WHAT IS BEING ASKED: All that is wanted is the exact lines from the first line of the data below through the line with "2: (327, 188, 6.29)", both ends included, with pictures omitted.

RECORDS SHOWN:
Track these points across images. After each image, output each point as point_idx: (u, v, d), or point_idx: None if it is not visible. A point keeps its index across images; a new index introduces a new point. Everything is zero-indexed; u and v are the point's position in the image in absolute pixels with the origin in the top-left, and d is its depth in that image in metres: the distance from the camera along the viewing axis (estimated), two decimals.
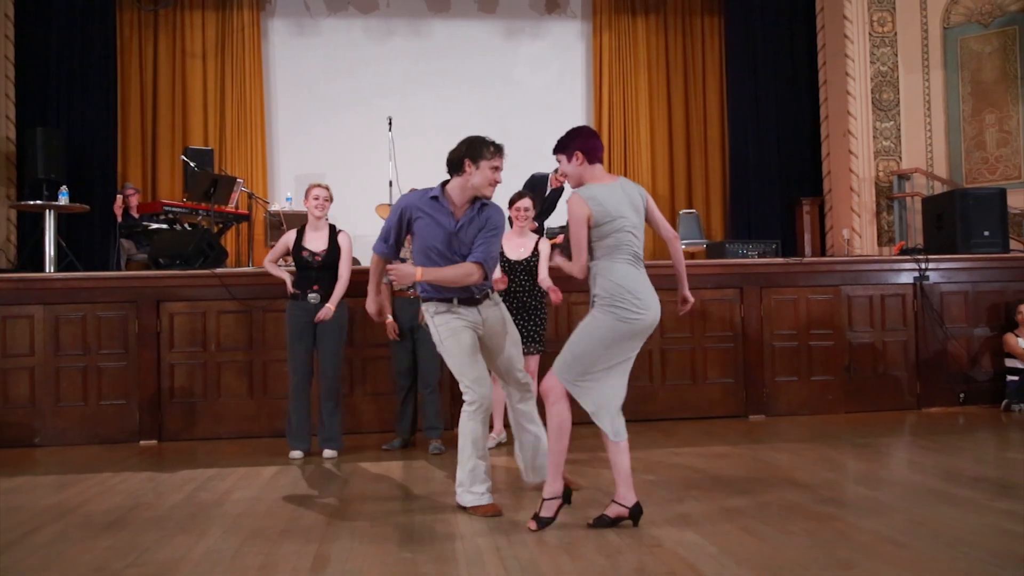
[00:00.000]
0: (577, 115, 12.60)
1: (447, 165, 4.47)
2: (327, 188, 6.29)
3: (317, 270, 6.15)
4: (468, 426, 4.40)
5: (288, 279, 6.28)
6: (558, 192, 10.66)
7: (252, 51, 11.81)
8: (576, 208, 4.03)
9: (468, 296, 4.46)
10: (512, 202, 6.44)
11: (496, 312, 4.60)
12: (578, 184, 4.17)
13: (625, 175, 12.19)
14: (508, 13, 12.49)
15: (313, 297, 6.09)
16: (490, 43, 12.45)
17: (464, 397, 4.40)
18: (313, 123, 11.94)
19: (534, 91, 12.35)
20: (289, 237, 6.29)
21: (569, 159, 4.17)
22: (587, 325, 4.08)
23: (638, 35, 12.58)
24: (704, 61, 12.70)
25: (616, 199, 4.07)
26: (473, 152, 4.37)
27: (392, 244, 4.60)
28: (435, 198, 4.46)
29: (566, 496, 4.17)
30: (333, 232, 6.25)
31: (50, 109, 10.83)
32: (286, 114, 12.09)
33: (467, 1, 12.40)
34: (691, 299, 4.47)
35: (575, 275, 4.14)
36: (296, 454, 6.17)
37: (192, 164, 10.03)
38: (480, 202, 4.48)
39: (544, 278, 6.19)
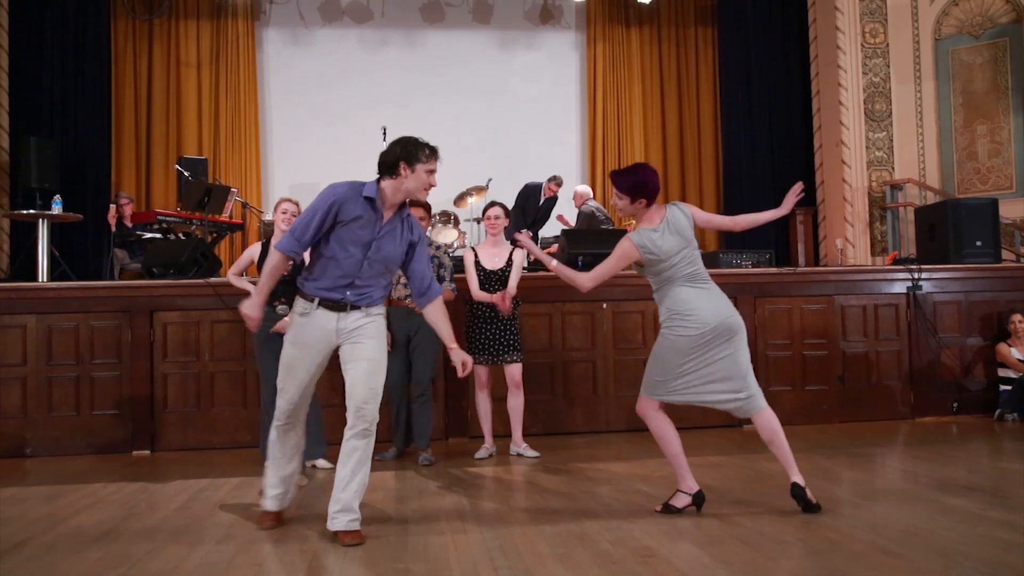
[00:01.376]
0: (571, 125, 12.71)
1: (379, 166, 4.15)
2: (297, 204, 6.26)
3: (283, 283, 6.09)
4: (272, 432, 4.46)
5: (253, 290, 6.23)
6: (552, 201, 10.69)
7: (247, 60, 11.86)
8: (626, 247, 4.43)
9: (334, 300, 4.15)
10: (484, 211, 6.49)
11: (364, 321, 4.20)
12: (628, 215, 4.58)
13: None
14: (502, 24, 12.56)
15: (282, 309, 6.03)
16: (484, 53, 12.51)
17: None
18: (307, 133, 11.96)
19: (528, 101, 12.41)
20: (254, 251, 6.26)
21: (633, 201, 4.50)
22: (656, 347, 4.51)
23: (632, 46, 12.67)
24: (698, 71, 12.78)
25: (665, 240, 4.41)
26: (408, 154, 4.08)
27: (307, 242, 4.13)
28: (370, 199, 4.09)
29: (698, 499, 4.50)
30: None
31: (44, 118, 10.82)
32: (280, 124, 12.13)
33: (461, 11, 12.45)
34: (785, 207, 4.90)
35: (580, 286, 4.56)
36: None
37: (186, 173, 10.04)
38: (406, 212, 4.24)
39: (512, 287, 6.21)
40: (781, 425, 4.54)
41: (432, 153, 4.15)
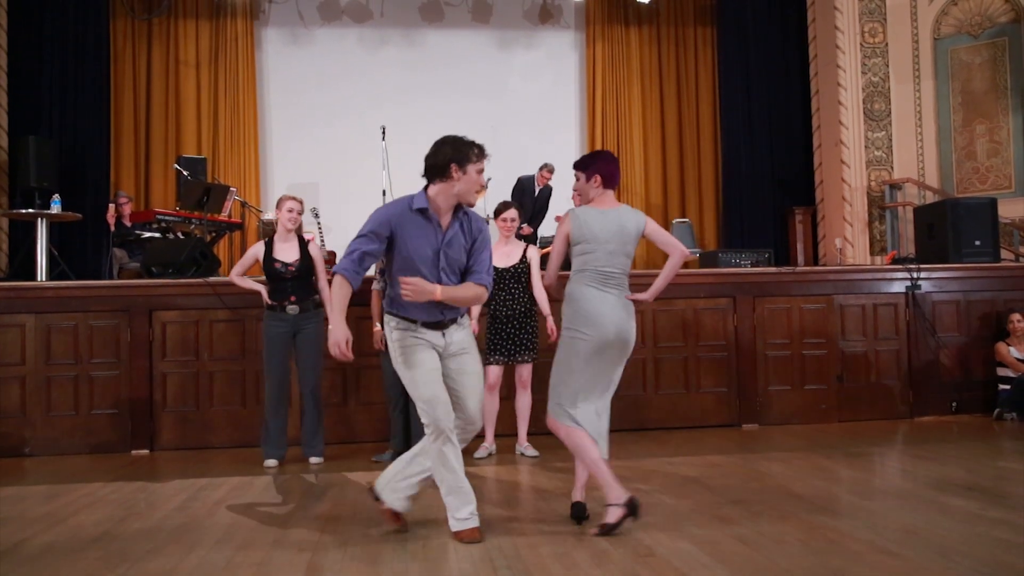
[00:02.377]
0: (570, 125, 12.71)
1: (428, 170, 4.02)
2: (301, 201, 6.33)
3: (291, 280, 6.16)
4: (431, 450, 4.07)
5: (262, 289, 6.27)
6: (547, 191, 10.77)
7: (246, 60, 11.85)
8: (562, 223, 4.33)
9: (435, 320, 4.06)
10: (498, 212, 6.43)
11: (462, 335, 4.18)
12: (585, 203, 4.35)
13: (618, 185, 12.26)
14: (502, 23, 12.56)
15: (292, 308, 6.12)
16: (484, 53, 12.51)
17: (422, 419, 4.05)
18: (306, 132, 11.96)
19: (528, 101, 12.42)
20: (258, 249, 6.29)
21: (588, 179, 4.35)
22: (557, 352, 4.33)
23: (631, 45, 12.66)
24: (697, 71, 12.77)
25: (604, 224, 4.27)
26: (460, 155, 3.95)
27: (367, 267, 4.01)
28: (422, 211, 3.99)
29: (631, 507, 4.07)
30: (302, 242, 6.28)
31: (43, 117, 10.84)
32: (279, 123, 12.12)
33: (461, 11, 12.45)
34: (643, 298, 4.46)
35: (548, 287, 4.57)
36: (271, 463, 6.20)
37: (185, 173, 10.03)
38: (463, 211, 4.10)
39: (536, 285, 6.26)
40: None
41: (481, 152, 4.03)
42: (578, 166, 4.43)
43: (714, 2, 12.71)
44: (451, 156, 3.95)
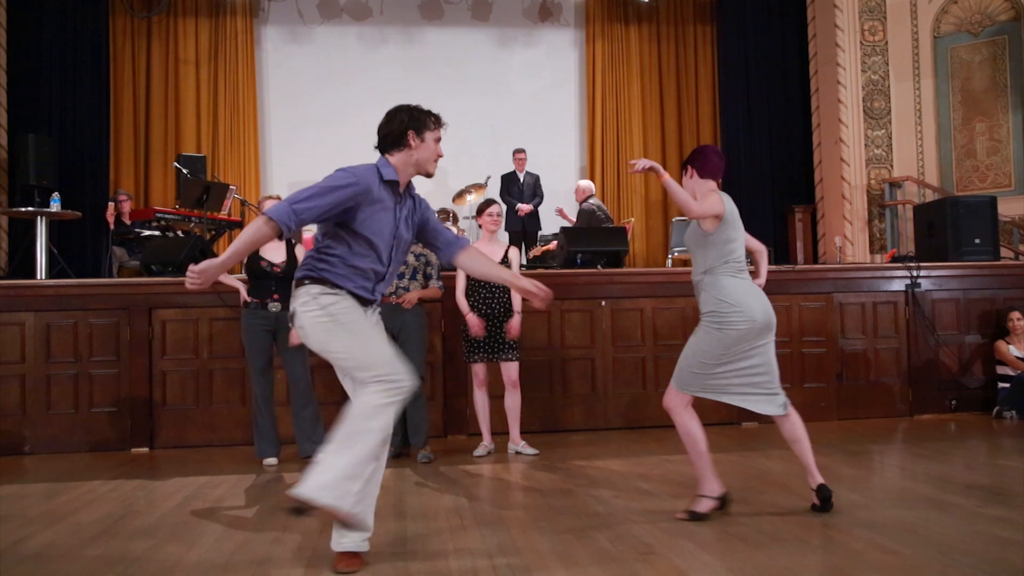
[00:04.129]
0: (570, 123, 12.76)
1: (382, 140, 3.68)
2: (279, 198, 6.26)
3: (276, 280, 6.17)
4: (369, 404, 3.51)
5: (242, 288, 6.28)
6: (533, 177, 11.02)
7: (245, 58, 11.91)
8: (715, 201, 4.28)
9: (362, 298, 3.67)
10: (481, 210, 6.37)
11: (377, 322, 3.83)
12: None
13: (618, 183, 12.35)
14: (501, 21, 12.61)
15: (273, 306, 6.12)
16: (483, 51, 12.56)
17: (375, 387, 3.50)
18: (306, 130, 12.01)
19: (527, 99, 12.47)
20: None
21: (703, 175, 4.46)
22: (698, 341, 4.35)
23: (631, 43, 12.71)
24: (696, 69, 12.82)
25: (735, 212, 4.37)
26: (417, 123, 3.65)
27: (306, 221, 3.52)
28: (392, 183, 3.65)
29: (724, 501, 4.39)
30: (290, 244, 6.27)
31: (42, 115, 10.89)
32: (279, 121, 12.17)
33: (460, 9, 12.51)
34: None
35: (696, 212, 4.33)
36: (271, 461, 6.21)
37: (185, 171, 10.06)
38: (413, 187, 3.82)
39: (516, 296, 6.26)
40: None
41: (438, 120, 3.74)
42: (688, 162, 4.53)
43: (714, 0, 12.74)
44: (407, 123, 3.65)
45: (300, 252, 6.20)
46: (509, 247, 6.39)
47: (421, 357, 6.28)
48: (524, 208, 10.65)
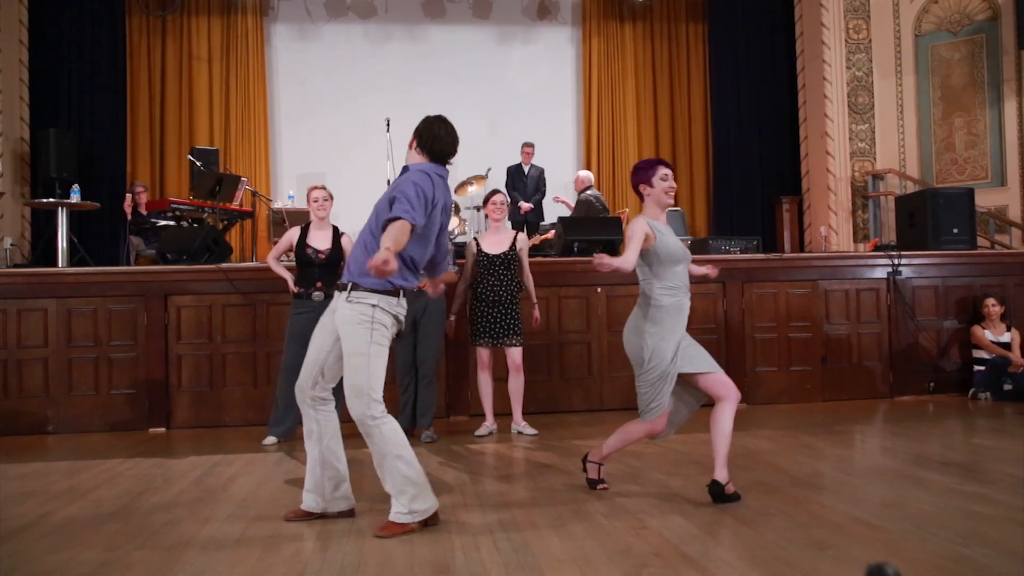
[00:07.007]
0: (567, 117, 12.93)
1: (428, 148, 4.08)
2: (324, 188, 6.33)
3: (320, 267, 6.16)
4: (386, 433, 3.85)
5: (289, 278, 6.28)
6: (538, 170, 11.11)
7: (256, 55, 12.05)
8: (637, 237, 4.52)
9: (406, 289, 3.98)
10: (486, 200, 6.61)
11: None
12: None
13: (613, 175, 12.52)
14: (501, 19, 12.77)
15: (317, 295, 6.02)
16: (484, 47, 12.71)
17: (374, 412, 3.82)
18: (314, 124, 12.16)
19: (526, 93, 12.62)
20: (293, 234, 6.30)
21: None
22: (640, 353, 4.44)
23: (626, 41, 12.88)
24: (689, 66, 12.98)
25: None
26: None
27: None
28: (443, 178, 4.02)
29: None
30: (336, 233, 6.25)
31: (62, 111, 11.07)
32: (288, 115, 12.30)
33: (462, 7, 12.66)
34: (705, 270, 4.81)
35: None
36: (271, 440, 6.29)
37: (198, 163, 10.10)
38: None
39: (526, 272, 6.50)
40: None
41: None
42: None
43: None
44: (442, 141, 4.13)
45: (346, 242, 6.16)
46: (517, 234, 6.53)
47: (440, 340, 6.49)
48: (525, 207, 10.80)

ANSWER BOX:
Track these points across images. After each image, output each point as point_idx: (u, v, d), or point_idx: None if it is not visible. A point keeps its index across images; a new index introduces a new point. Everything is zero-indexed; u and v are the point's position in the image in absolute pixels with the origin in the top-left, and d is its depth in that image in metres: the distance from the camera along the viewing axis (estimated), two decimals.
[00:00.000]
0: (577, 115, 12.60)
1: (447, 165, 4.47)
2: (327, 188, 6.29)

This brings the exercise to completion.